Two licensed companies in Mondulkiri province have produced nearly 13 tonnes of gold from their operations, while authorities have announced a campaign to crack down on rapidly expanding illegal gold mining activities in certain areas.

During a November 6 press conference organised by the ministry and titled the “Crackdown on Illegal Mining Business”, Ung Dipola, director-general of Mineral Resources at the Ministry of Mines and Energy, announced that Renaissance Minerals (Cambodia) Ltd – an Australia-based company – had produced 807 gold doré bars weighing a total of 12,537kg as of November 3. 

He also noted that Rong Cheng Industrial Investment (Cambodia) Co Ltd – a Chinese company – had produced 12 bars weighing approximately 22.28kg.

He stated, “Renaissance Minerals’ operations are progressing according to plan. However, Rong Cheng encountered problems when they began underground digging, as their tunnels experienced water leakage after intersecting with illegal mining tunnels. This has seriously affected their production cycle.”

According to Dipola, the ministry is committed to ending illegal gold mining activities and promoting legal operations, as licensed businesses offer significant benefits, including job creation, environmental protection, community development and contributions to national revenue.

Hong Vanak, an economist at the Royal Academy of Cambodia, told The Post on November 7 that while gold mining businesses currently do not generate substantial non-tax revenue (special taxes) for the economy, they have contributed to job creation and technical training for skilled workers.

He noted that some companies lack the capability to extract gold with 99% purity, requiring them to process the gold abroad, resulting in lost potential revenue for the country.

He stated, “If all investment companies could extract gold at a purity level of 99%, it would be highly beneficial, allowing the government to collect even more taxes.”

Commenting on international gold market prices, which have risen over the past few years, Vanak noted that Cambodia, as a country with gold resources, is certainly benefiting from this trend.

However, he urged the government and investment companies to carefully weigh the potential environmental and health impacts on humans and animals, emphasising the importance of addressing these negative effects.

Lor Vichet, vice-president of the Cambodia Chinese Commerce Association (CCCA), noted that as international gold prices rise, the tax revenue collected by the government from gold mining companies also increases. 
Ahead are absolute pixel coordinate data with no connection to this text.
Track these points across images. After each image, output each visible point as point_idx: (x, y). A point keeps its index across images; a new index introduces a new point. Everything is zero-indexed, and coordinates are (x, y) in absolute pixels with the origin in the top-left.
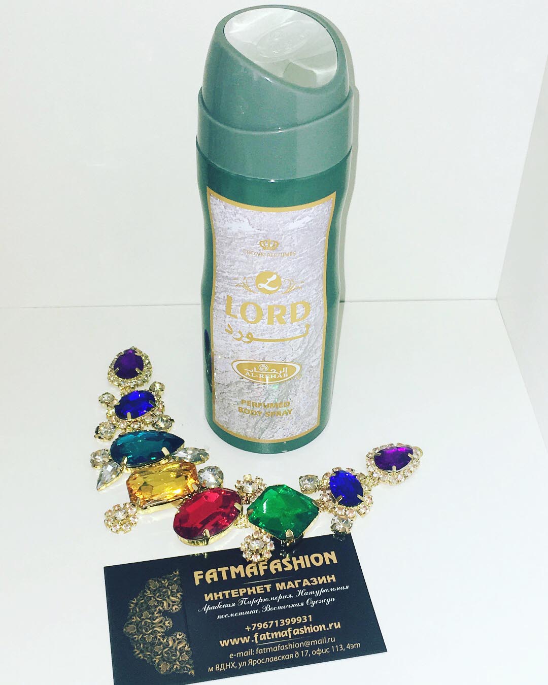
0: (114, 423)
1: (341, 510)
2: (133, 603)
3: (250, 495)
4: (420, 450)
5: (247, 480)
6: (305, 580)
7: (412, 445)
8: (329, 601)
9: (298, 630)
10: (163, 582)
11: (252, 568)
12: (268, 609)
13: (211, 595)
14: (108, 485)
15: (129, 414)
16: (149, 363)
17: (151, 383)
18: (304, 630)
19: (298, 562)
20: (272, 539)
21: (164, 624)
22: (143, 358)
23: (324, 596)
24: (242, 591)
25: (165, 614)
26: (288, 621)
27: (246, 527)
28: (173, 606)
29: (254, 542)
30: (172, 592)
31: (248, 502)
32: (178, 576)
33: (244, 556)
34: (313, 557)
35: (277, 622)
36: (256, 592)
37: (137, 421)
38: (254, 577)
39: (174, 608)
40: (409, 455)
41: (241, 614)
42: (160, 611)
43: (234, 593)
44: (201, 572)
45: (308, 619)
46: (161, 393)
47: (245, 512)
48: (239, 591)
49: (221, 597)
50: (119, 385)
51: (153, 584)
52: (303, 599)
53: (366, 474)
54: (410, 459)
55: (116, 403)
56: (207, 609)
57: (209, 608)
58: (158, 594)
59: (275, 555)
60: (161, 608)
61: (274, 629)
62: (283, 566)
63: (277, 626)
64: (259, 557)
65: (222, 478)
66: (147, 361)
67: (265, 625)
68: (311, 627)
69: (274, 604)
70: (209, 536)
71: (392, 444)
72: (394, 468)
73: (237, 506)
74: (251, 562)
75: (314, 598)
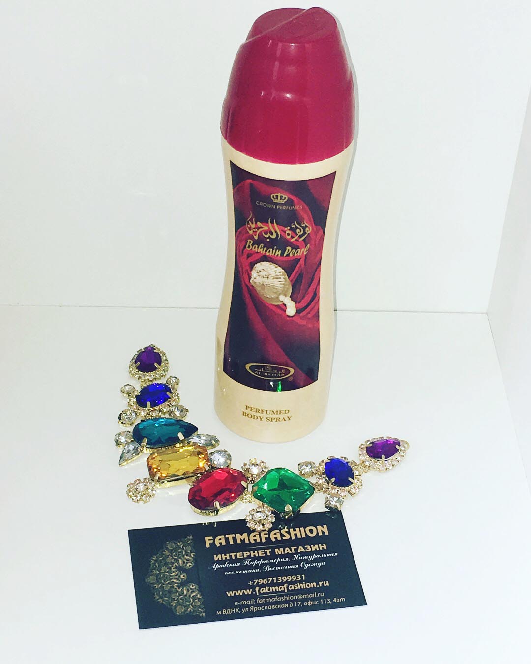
0: (136, 410)
1: (335, 490)
2: (153, 560)
3: (255, 476)
4: (407, 443)
5: (253, 463)
6: (300, 547)
7: (400, 439)
8: (320, 564)
9: (292, 586)
10: (179, 544)
11: (255, 536)
12: (268, 569)
13: (219, 556)
14: (129, 461)
15: (149, 404)
16: (166, 360)
17: (168, 376)
18: (298, 586)
19: (295, 532)
20: (273, 513)
21: (180, 577)
22: (161, 355)
23: (316, 560)
24: (246, 554)
25: (181, 569)
26: (285, 579)
27: (250, 502)
28: (187, 563)
29: (257, 514)
30: (186, 552)
31: (252, 482)
32: (192, 539)
33: (248, 525)
34: (308, 529)
35: (275, 579)
36: (258, 555)
37: (155, 410)
38: (256, 543)
39: (188, 565)
40: (397, 446)
41: (245, 572)
42: (176, 567)
43: (239, 555)
44: (211, 538)
45: (302, 577)
46: (176, 386)
47: (250, 489)
48: (243, 554)
49: (228, 558)
50: (139, 378)
51: (170, 545)
52: (298, 562)
53: (358, 462)
54: (398, 450)
55: (136, 393)
56: (216, 566)
57: (218, 566)
58: (174, 554)
59: (275, 526)
60: (177, 564)
61: (273, 584)
62: (282, 535)
63: (275, 582)
64: (261, 526)
65: (230, 460)
66: (165, 358)
67: (265, 581)
68: (304, 585)
69: (272, 565)
70: (219, 507)
71: (382, 437)
72: (383, 456)
73: (243, 483)
74: (254, 531)
75: (307, 561)
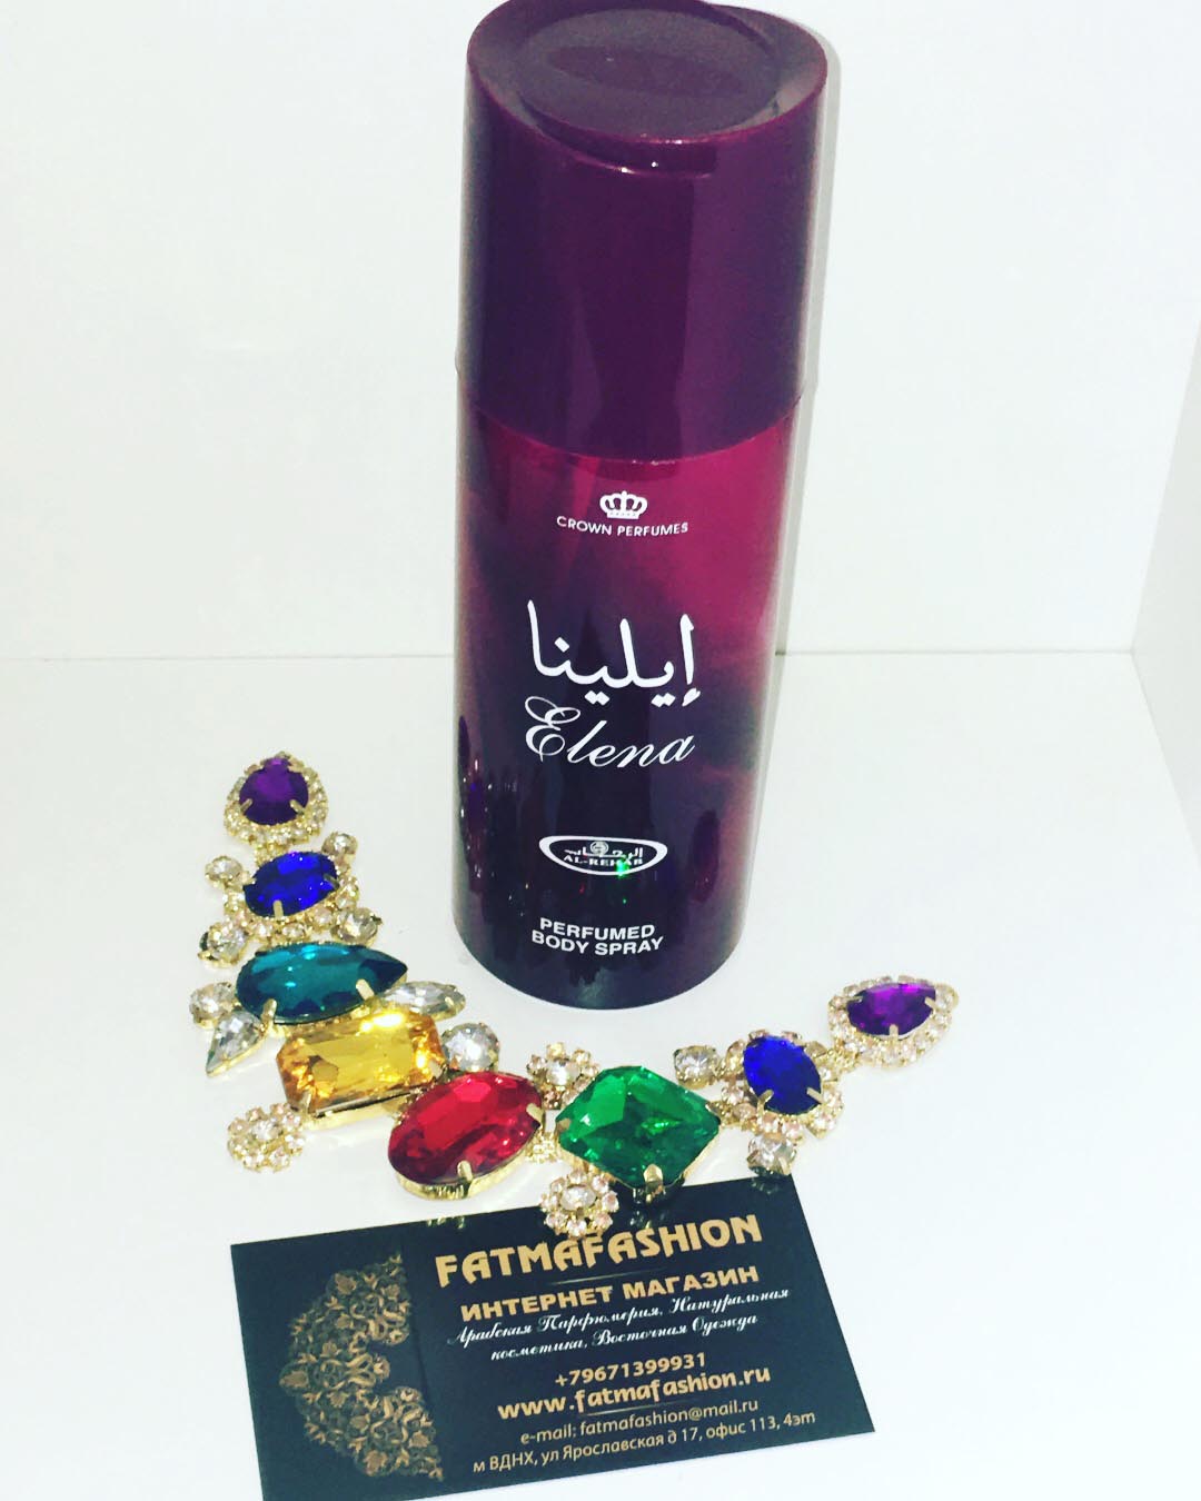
0: (244, 924)
1: (773, 1123)
2: (299, 1324)
3: (563, 1089)
4: (951, 990)
5: (555, 1054)
6: (690, 1278)
7: (934, 979)
8: (743, 1323)
9: (673, 1384)
10: (366, 1279)
11: (567, 1250)
12: (606, 1339)
13: (475, 1307)
14: (232, 1063)
15: (278, 905)
16: (320, 790)
17: (325, 834)
18: (687, 1384)
19: (674, 1237)
20: (613, 1187)
21: (371, 1369)
22: (307, 778)
23: (733, 1312)
24: (546, 1301)
25: (374, 1348)
26: (652, 1366)
27: (551, 1159)
28: (391, 1330)
29: (571, 1191)
30: (387, 1301)
31: (556, 1104)
32: (400, 1265)
33: (548, 1222)
34: (706, 1226)
35: (626, 1366)
36: (579, 1301)
37: (296, 921)
38: (573, 1271)
39: (392, 1336)
40: (928, 1002)
41: (545, 1349)
42: (361, 1343)
43: (528, 1305)
44: (453, 1258)
45: (697, 1361)
46: (348, 858)
47: (551, 1126)
48: (538, 1300)
49: (499, 1314)
50: (252, 839)
51: (344, 1283)
52: (686, 1318)
53: (827, 1044)
54: (929, 1010)
55: (247, 878)
56: (467, 1338)
57: (473, 1337)
58: (355, 1306)
59: (620, 1222)
60: (363, 1335)
61: (620, 1382)
62: (639, 1246)
63: (627, 1375)
64: (583, 1224)
65: (496, 1050)
66: (316, 786)
67: (600, 1374)
68: (704, 1379)
69: (618, 1328)
70: (469, 1177)
71: (887, 978)
72: (894, 1029)
73: (533, 1110)
74: (564, 1236)
75: (708, 1315)
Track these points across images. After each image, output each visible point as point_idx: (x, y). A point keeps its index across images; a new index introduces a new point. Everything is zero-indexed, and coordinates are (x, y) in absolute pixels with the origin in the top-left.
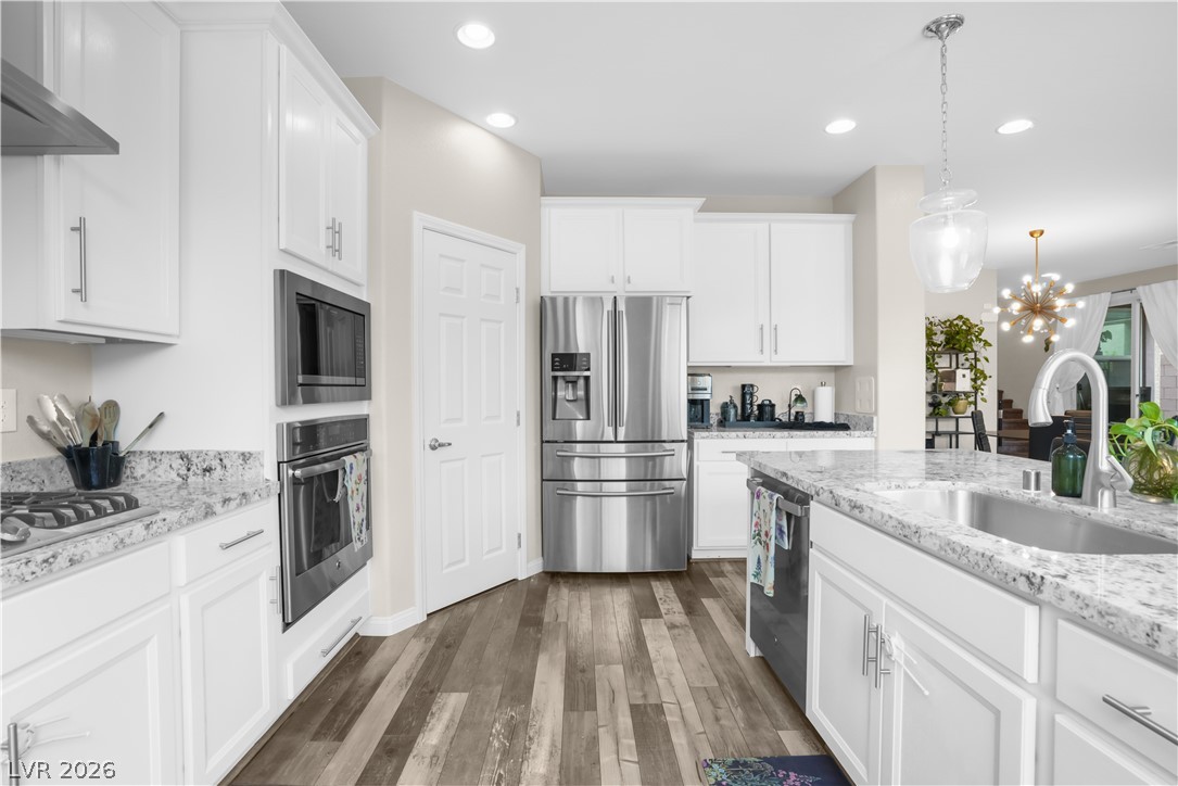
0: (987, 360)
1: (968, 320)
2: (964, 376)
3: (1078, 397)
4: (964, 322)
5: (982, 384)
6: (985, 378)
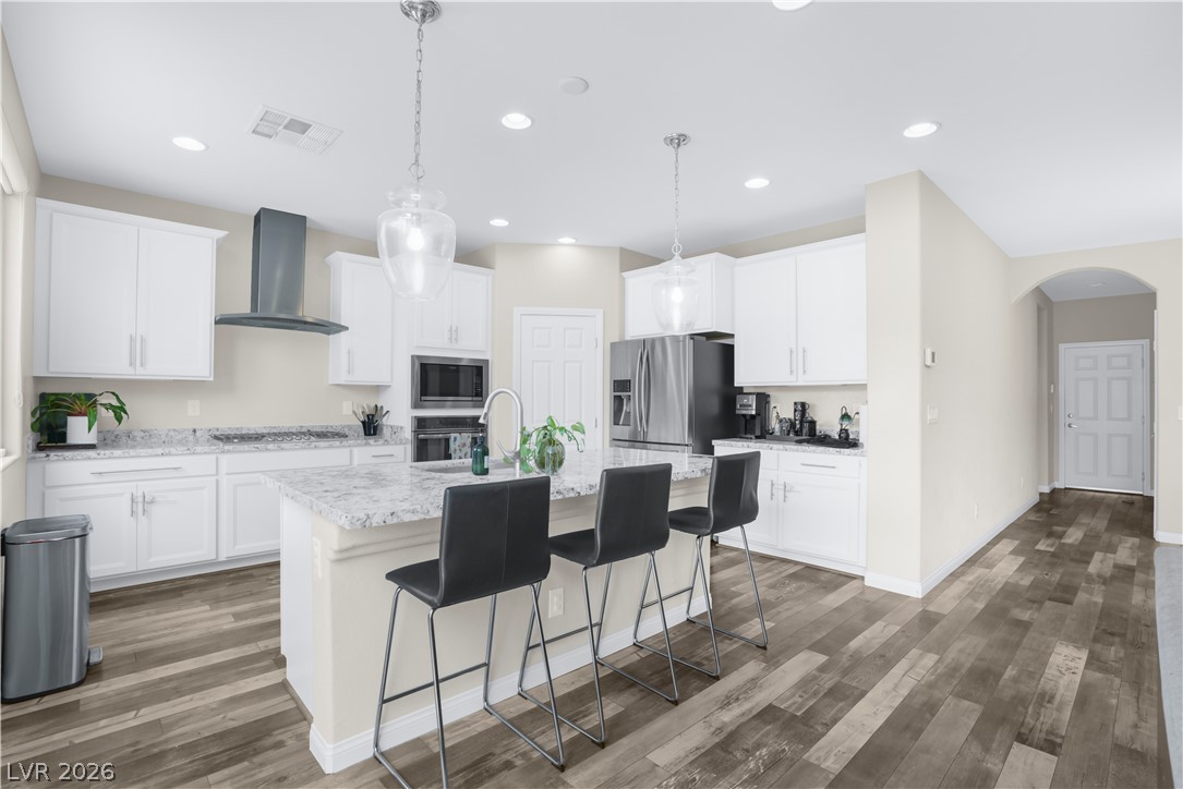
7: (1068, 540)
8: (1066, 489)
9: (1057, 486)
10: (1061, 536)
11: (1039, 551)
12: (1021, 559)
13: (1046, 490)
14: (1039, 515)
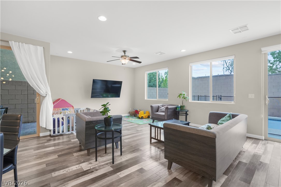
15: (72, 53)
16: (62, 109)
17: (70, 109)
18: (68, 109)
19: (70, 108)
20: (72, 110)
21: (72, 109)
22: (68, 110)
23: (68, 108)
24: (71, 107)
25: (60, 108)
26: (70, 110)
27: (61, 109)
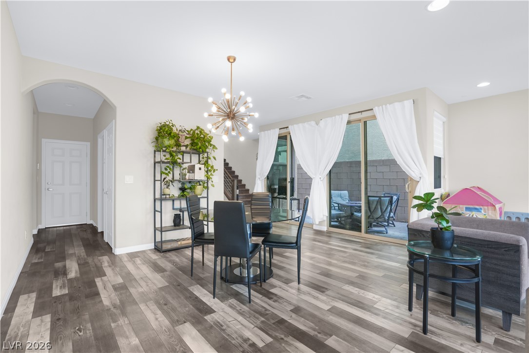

He suggested that investing this revenue in infrastructure development or sending Cambodian students abroad to study mining and gold extraction techniques would greatly benefit the country, enabling it to operate independently in the future.

“The government can use the tax revenue from the mining business to develop human resources, build infrastructure and invest in energy sectors to attract more foreign investment into Cambodia,” he said.

Currently, 10 companies in Cambodia hold licenses for gold mining operations. These include Renaissance Minerals (Cambodia) Ltd and Rong Cheng Industrial Investment (Cambodia) in Mondulkiri province; Xinshan Industrial (Cambodia) and Delcom (Kampuchea) Pte Ltd in Preah Vihear; Jiangxia Mining Energy Development Co Ltd in Kratie; Late Cheng Mining Development Co Ltd and Cambodian K88 Industry Co Ltd in Kampong Thom; Phu Yang (Cambodia) Co Ltd in Battambang; and Oriental Wisdom Consulting Services (Cambodia) Investment Co Ltd and Mesco Gold (Cambodia) Ltd in Ratanakkiri.

On November 6, ministry secretary-general Ung Ieng urged citizens involved in illegal gold mining, particularly in Mondulkiri, to cease their activities immediately. 

He highlighted that illegal mining has resulted in significant national resource loss, public health and safety concerns and environmental damage.

The country commenced official gold extraction in June 2021 with Renaissance Minerals. By the end of 2023, the country had mined approximately 9.6 tonnes of gold – about 1,126 bars – generating about $15.5 million in non-tax revenue.